*** Opening of Supplied information ***

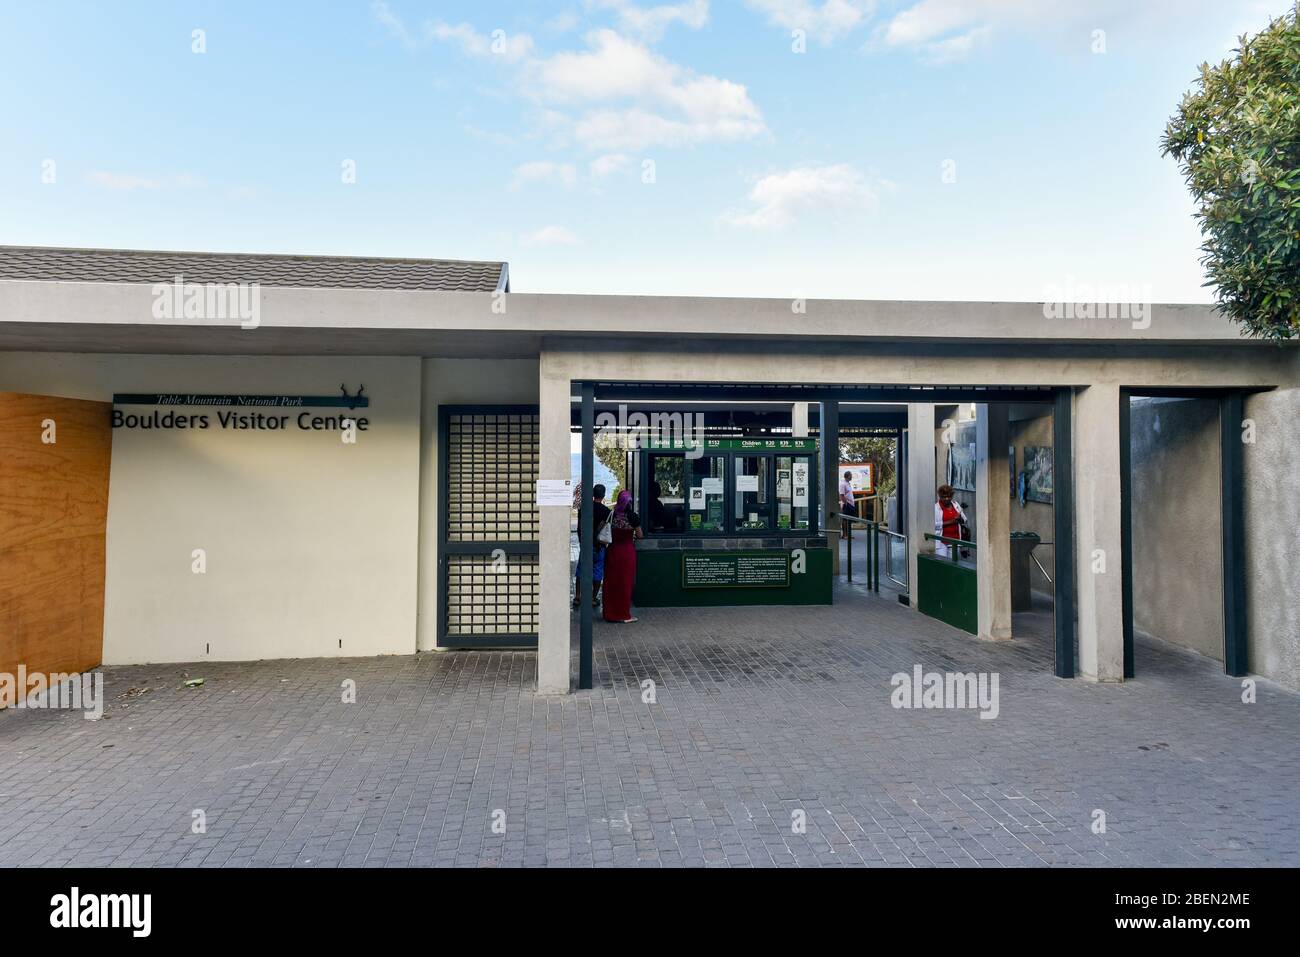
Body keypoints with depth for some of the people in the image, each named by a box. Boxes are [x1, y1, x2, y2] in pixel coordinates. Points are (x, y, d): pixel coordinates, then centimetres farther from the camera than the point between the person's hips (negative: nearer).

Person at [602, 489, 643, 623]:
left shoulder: (611, 515, -1)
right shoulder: (633, 516, -11)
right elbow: (639, 535, -6)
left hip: (613, 550, 4)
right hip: (627, 551, -3)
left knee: (611, 582, 12)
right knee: (625, 583, 5)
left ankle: (610, 613, 18)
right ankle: (624, 615, 10)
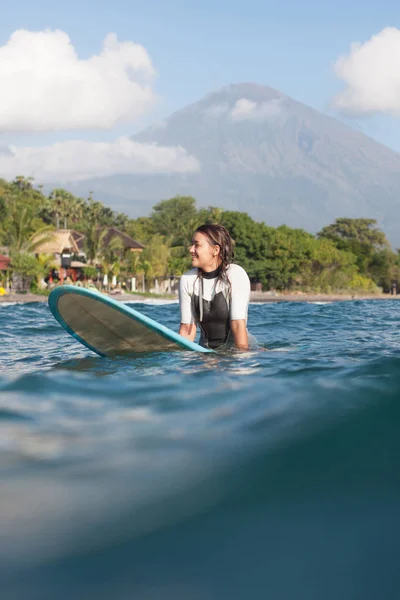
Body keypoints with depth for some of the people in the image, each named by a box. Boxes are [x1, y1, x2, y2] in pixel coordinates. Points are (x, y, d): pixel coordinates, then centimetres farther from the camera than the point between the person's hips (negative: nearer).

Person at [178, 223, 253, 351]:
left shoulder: (236, 275, -13)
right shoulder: (187, 280, -2)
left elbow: (238, 325, -19)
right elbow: (187, 327, -1)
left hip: (234, 348, -4)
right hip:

*** Close of Supplied information ***

Problem requirements: Give every line of the listing above as a numbered list, skipping blank lines and leaving out the pictures.

Answer box:
1. Body keypoints with depth for some of the people in the image, each named by a box. Boxes are [x1, y1, x2, y2] in pixel coordinates. Points are (x, y, d): pixel coordinates, then centimetres farther from the camera than the point between the person's hips (negative: nearer).
2. Person at [602, 489, 643, 623]:
3. left shoulder: (611, 515, -1)
4. right shoulder: (633, 516, -11)
5. right elbow: (639, 535, -6)
6. left hip: (613, 550, 4)
7. right hip: (627, 551, -3)
8. left knee: (611, 582, 12)
9. right knee: (625, 583, 5)
10. left ankle: (610, 613, 18)
11. right ankle: (624, 615, 10)
12. Body keypoints with depth for some of the people in the image, each named by a box. Boxes are [x1, y1, x2, y2] in pixel coordinates. Points are (x, y, d): pixel coordinates, then centimetres farther from the camera than the point between the person's hips (negative: nearer).
13. Person at [178, 223, 253, 351]:
14. left shoulder: (236, 275, -13)
15. right shoulder: (187, 280, -2)
16. left elbow: (238, 325, -19)
17. right elbow: (187, 327, -1)
18. left hip: (234, 348, -4)
19. right hip:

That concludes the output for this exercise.